◆ Instructions for the task: Write out the entries below exactly, starting at the first line and stopping after the line that contains "(pad_to_mask_clearance 0)"; skip all pictures.

Design files in plain text:
------------------------------------------------------------------------

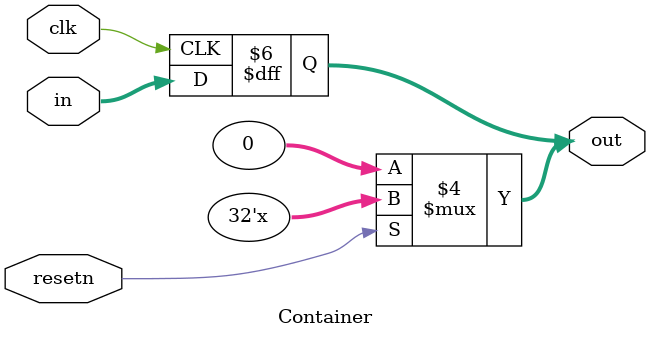
<source format=v>
`timescale 1ns / 1ps


module Container(
    input wire [31:0] in,
    input clk,
    input resetn,
    output reg [31:0] out
    );
    always @(*) begin
        if(!resetn)
            out <= 32'h00000000;
    end
    always @(posedge clk) begin
        out <= in;
    end

endmodule

</source>
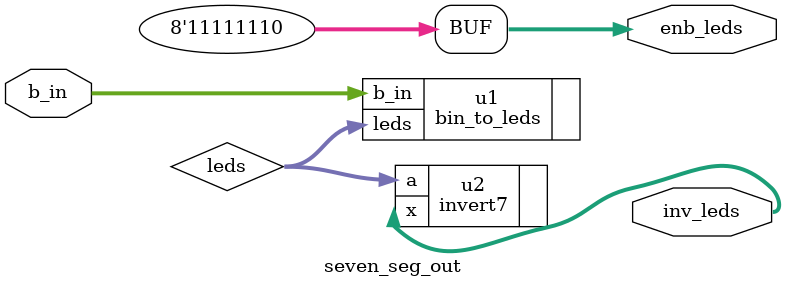
<source format=v>
`timescale 1ns / 1ps

module seven_seg_out(
    input [3:0] b_in,
    output [6:0] inv_leds,
    output [7:0] enb_leds 
    );
    
    wire [6:0] leds;

    assign enb_leds = 8'b11111110;

    bin_to_leds u1 (.b_in(b_in), .leds(leds));
    invert7 u2 (.a(leds), .x(inv_leds));
endmodule
</source>
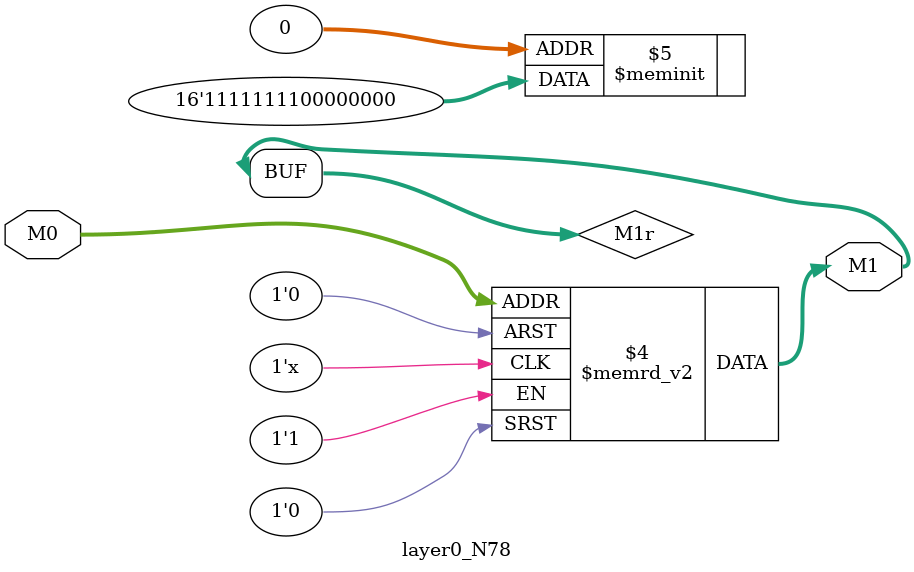
<source format=v>
module layer0_N78 ( input [2:0] M0, output [1:0] M1 );

	(*rom_style = "distributed" *) reg [1:0] M1r;
	assign M1 = M1r;
	always @ (M0) begin
		case (M0)
			3'b000: M1r = 2'b00;
			3'b100: M1r = 2'b11;
			3'b010: M1r = 2'b00;
			3'b110: M1r = 2'b11;
			3'b001: M1r = 2'b00;
			3'b101: M1r = 2'b11;
			3'b011: M1r = 2'b00;
			3'b111: M1r = 2'b11;

		endcase
	end
endmodule

</source>
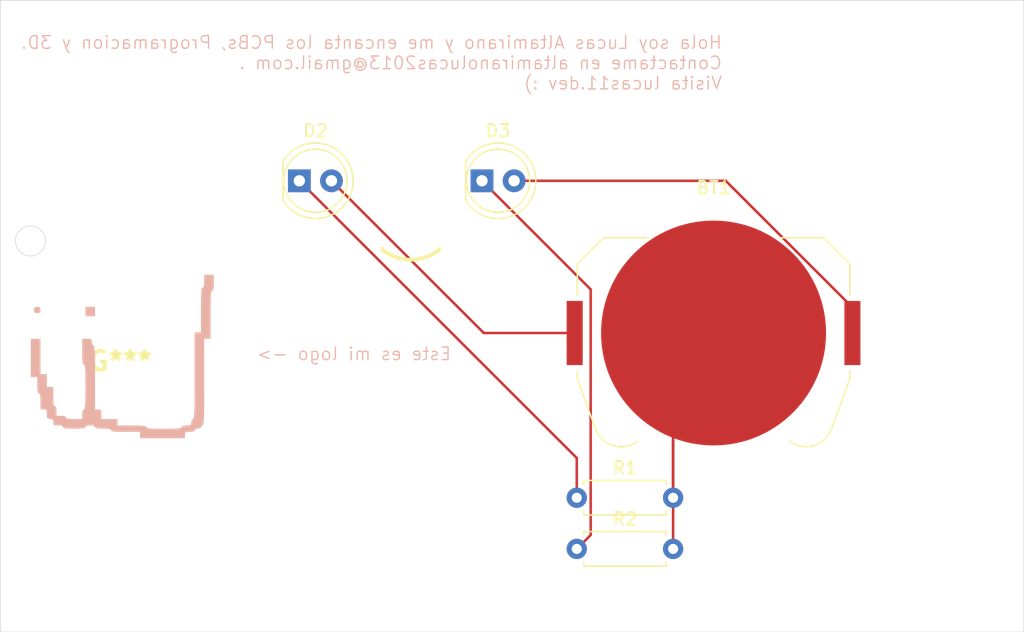
<source format=kicad_pcb>
(kicad_pcb
	(version 20241229)
	(generator "pcbnew")
	(generator_version "9.0")
	(general
		(thickness 1.6)
		(legacy_teardrops no)
	)
	(paper "A4")
	(layers
		(0 "F.Cu" signal)
		(2 "B.Cu" signal)
		(9 "F.Adhes" user "F.Adhesive")
		(11 "B.Adhes" user "B.Adhesive")
		(13 "F.Paste" user)
		(15 "B.Paste" user)
		(5 "F.SilkS" user "F.Silkscreen")
		(7 "B.SilkS" user "B.Silkscreen")
		(1 "F.Mask" user)
		(3 "B.Mask" user)
		(17 "Dwgs.User" user "User.Drawings")
		(19 "Cmts.User" user "User.Comments")
		(21 "Eco1.User" user "User.Eco1")
		(23 "Eco2.User" user "User.Eco2")
		(25 "Edge.Cuts" user)
		(27 "Margin" user)
		(31 "F.CrtYd" user "F.Courtyard")
		(29 "B.CrtYd" user "B.Courtyard")
		(35 "F.Fab" user)
		(33 "B.Fab" user)
		(39 "User.1" user)
		(41 "User.2" user)
		(43 "User.3" user)
		(45 "User.4" user)
	)
	(setup
		(pad_to_mask_clearance 0)
		(allow_soldermask_bridges_in_footprints no)
		(tenting front back)
		(pcbplotparams
			(layerselection 0x00000000_00000000_55555555_5755f5ff)
			(plot_on_all_layers_selection 0x00000000_00000000_00000000_00000000)
			(disableapertmacros no)
			(usegerberextensions no)
			(usegerberattributes yes)
			(usegerberadvancedattributes yes)
			(creategerberjobfile yes)
			(dashed_line_dash_ratio 12.000000)
			(dashed_line_gap_ratio 3.000000)
			(svgprecision 4)
			(plotframeref no)
			(mode 1)
			(useauxorigin no)
			(hpglpennumber 1)
			(hpglpenspeed 20)
			(hpglpendiameter 15.000000)
			(pdf_front_fp_property_popups yes)
			(pdf_back_fp_property_popups yes)
			(pdf_metadata yes)
			(pdf_single_document no)
			(dxfpolygonmode yes)
			(dxfimperialunits yes)
			(dxfusepcbnewfont yes)
			(psnegative no)
			(psa4output no)
			(plot_black_and_white yes)
			(sketchpadsonfab no)
			(plotpadnumbers no)
			(hidednponfab no)
			(sketchdnponfab yes)
			(crossoutdnponfab yes)
			(subtractmaskfromsilk no)
			(outputformat 1)
			(mirror no)
			(drillshape 1)
			(scaleselection 1)
			(outputdirectory "")
		)
	)
	(net 0 "")
	(net 1 "Net-(BT1-+)")
	(net 2 "Net-(BT1--)")
	(net 3 "Net-(D2-K)")
	(net 4 "Net-(D3-K)")
	(footprint "LED_THT:LED_D5.0mm" (layer "F.Cu") (at 35.56 26.19375))
	(footprint "Resistor_THT:R_Axial_DIN0207_L6.3mm_D2.5mm_P7.62mm_Horizontal" (layer "F.Cu") (at 57.505 55.33625))
	(footprint "Battery:BatteryHolder_Keystone_3034_1x20mm" (layer "F.Cu") (at 68.325 38.244325))
	(footprint "Resistor_THT:R_Axial_DIN0207_L6.3mm_D2.5mm_P7.62mm_Horizontal" (layer "F.Cu") (at 57.505 51.28625))
	(footprint "LED_THT:LED_D5.0mm" (layer "F.Cu") (at 50.00625 26.19375))
	(footprint "LOGO" (layer "B.Cu") (at 21.43125 40.48125 180))
	(gr_rect
		(start 11.90625 11.90625)
		(end 92.86875 61.9125)
		(stroke
			(width 0.05)
			(type default)
		)
		(fill no)
		(layer "Edge.Cuts")
		(uuid "0b7cc1dd-eef6-4323-830b-1f9dd3ff14c3")
	)
	(gr_circle
		(center 14.2875 30.95625)
		(end 14.2875 32.146875)
		(stroke
			(width 0.05)
			(type default)
		)
		(fill no)
		(layer "Edge.Cuts")
		(uuid "ccd2bfc0-8279-424e-915a-8c94a42d9ce1")
	)
	(gr_text ")"
		(at 42.8625 30.95625 270)
		(layer "F.SilkS")
		(uuid "ae40e3d0-2cea-4e09-9a5a-3ef0d99d76c7")
		(effects
			(font
				(size 3 3)
				(thickness 0.3)
				(bold yes)
			)
			(justify left bottom)
		)
	)
	(gr_text "Hola soy Lucas Altamirano y me encanta los PCBs, Programacion y 3D.\nContactame en altamiranolucas2013@gmail.com .\nVisita lucas11.dev :)"
		(at 69.05625 19.05 0)
		(layer "B.SilkS")
		(uuid "76efcae0-9240-4eb3-b046-2ec90bc45ed8")
		(effects
			(font
				(size 1 1)
				(thickness 0.1)
			)
			(justify left bottom mirror)
		)
	)
	(gr_text "Este es mi logo ->"
		(at 47.625 40.48125 0)
		(layer "B.SilkS")
		(uuid "f93f06b0-84d5-497f-97b5-af13c296e55a")
		(effects
			(font
				(size 1 1)
				(thickness 0.1)
			)
			(justify left bottom mirror)
		)
	)
	(segment
		(start 79.31 36.217146)
		(end 79.31 38.244325)
		(width 0.2)
		(layer "F.Cu")
		(net 1)
		(uuid "3371377c-afa2-4571-812c-d732003de00e")
	)
	(segment
		(start 38.1 26.19375)
		(end 50.150575 38.244325)
		(width 0.2)
		(layer "F.Cu")
		(net 1)
		(uuid "399643e9-8ef5-4d74-be1a-043acc655f27")
	)
	(segment
		(start 69.286604 26.19375)
		(end 79.31 36.217146)
		(width 0.2)
		(layer "F.Cu")
		(net 1)
		(uuid "3d86d3eb-9f68-43f1-87dc-607cc0e247d4")
	)
	(segment
		(start 52.54625 26.19375)
		(end 69.286604 26.19375)
		(width 0.2)
		(layer "F.Cu")
		(net 1)
		(uuid "788b99cd-29bf-4d10-b732-460e27274837")
	)
	(segment
		(start 50.150575 38.244325)
		(end 57.34 38.244325)
		(width 0.2)
		(layer "F.Cu")
		(net 1)
		(uuid "fff6d245-6a68-40bb-9d30-baf57a4af1a2")
	)
	(segment
		(start 65.125 55.33625)
		(end 65.125 41.444325)
		(width 0.2)
		(layer "F.Cu")
		(net 2)
		(uuid "13e43178-bc1d-4c58-a7f3-ea5fdff1e683")
	)
	(segment
		(start 65.125 51.28625)
		(end 65.125 41.444325)
		(width 0.2)
		(layer "F.Cu")
		(net 2)
		(uuid "a00d8da6-fbe9-4a07-ae81-f263258cac76")
	)
	(segment
		(start 65.125 41.444325)
		(end 68.325 38.244325)
		(width 0.2)
		(layer "F.Cu")
		(net 2)
		(uuid "d79165a4-d869-4735-a9f6-c6015ef0692a")
	)
	(segment
		(start 57.505 51.28625)
		(end 57.505 48.13875)
		(width 0.2)
		(layer "F.Cu")
		(net 3)
		(uuid "8f102b90-26d3-4dec-810d-4d519a3a826c")
	)
	(segment
		(start 57.505 48.13875)
		(end 35.56 26.19375)
		(width 0.2)
		(layer "F.Cu")
		(net 3)
		(uuid "fe7642a5-ba38-4c04-bade-d673f8ada1ee")
	)
	(segment
		(start 58.606 54.23525)
		(end 58.606 34.7935)
		(width 0.2)
		(layer "F.Cu")
		(net 4)
		(uuid "3c85e6be-3c71-4cf5-a6bc-eb8b0048be10")
	)
	(segment
		(start 57.505 55.33625)
		(end 58.606 54.23525)
		(width 0.2)
		(layer "F.Cu")
		(net 4)
		(uuid "6d96c620-9878-4cdb-971a-6ec0046d903a")
	)
	(segment
		(start 58.606 34.7935)
		(end 50.00625 26.19375)
		(width 0.2)
		(layer "F.Cu")
		(net 4)
		(uuid "b7c6df2c-c357-4bae-9fe9-501034798b7a")
	)
	(embedded_fonts no)
)

</source>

------------------------------------------------------------------------

◆ Task response:
<source format=v>
`timescale 1ns / 1ps


module Container(
    input wire [31:0] in,
    input clk,
    input resetn,
    output reg [31:0] out
    );
    always @(*) begin
        if(!resetn)
            out <= 32'h00000000;
    end
    always @(posedge clk) begin
        out <= in;
    end

endmodule

</source>
<source format=v>
`timescale 1ns / 1ps

module seven_seg_out(
    input [3:0] b_in,
    output [6:0] inv_leds,
    output [7:0] enb_leds 
    );
    
    wire [6:0] leds;

    assign enb_leds = 8'b11111110;

    bin_to_leds u1 (.b_in(b_in), .leds(leds));
    invert7 u2 (.a(leds), .x(inv_leds));
endmodule
</source>
<source format=v>
module layer0_N78 ( input [2:0] M0, output [1:0] M1 );

	(*rom_style = "distributed" *) reg [1:0] M1r;
	assign M1 = M1r;
	always @ (M0) begin
		case (M0)
			3'b000: M1r = 2'b00;
			3'b100: M1r = 2'b11;
			3'b010: M1r = 2'b00;
			3'b110: M1r = 2'b11;
			3'b001: M1r = 2'b00;
			3'b101: M1r = 2'b11;
			3'b011: M1r = 2'b00;
			3'b111: M1r = 2'b11;

		endcase
	end
endmodule

</source>
<source format=kicad_pcb>
(kicad_pcb
	(version 20241229)
	(generator "pcbnew")
	(generator_version "9.0")
	(general
		(thickness 1.6)
		(legacy_teardrops no)
	)
	(paper "A4")
	(layers
		(0 "F.Cu" signal)
		(2 "B.Cu" signal)
		(9 "F.Adhes" user "F.Adhesive")
		(11 "B.Adhes" user "B.Adhesive")
		(13 "F.Paste" user)
		(15 "B.Paste" user)
		(5 "F.SilkS" user "F.Silkscreen")
		(7 "B.SilkS" user "B.Silkscreen")
		(1 "F.Mask" user)
		(3 "B.Mask" user)
		(17 "Dwgs.User" user "User.Drawings")
		(19 "Cmts.User" user "User.Comments")
		(21 "Eco1.User" user "User.Eco1")
		(23 "Eco2.User" user "User.Eco2")
		(25 "Edge.Cuts" user)
		(27 "Margin" user)
		(31 "F.CrtYd" user "F.Courtyard")
		(29 "B.CrtYd" user "B.Courtyard")
		(35 "F.Fab" user)
		(33 "B.Fab" user)
		(39 "User.1" user)
		(41 "User.2" user)
		(43 "User.3" user)
		(45 "User.4" user)
	)
	(setup
		(pad_to_mask_clearance 0)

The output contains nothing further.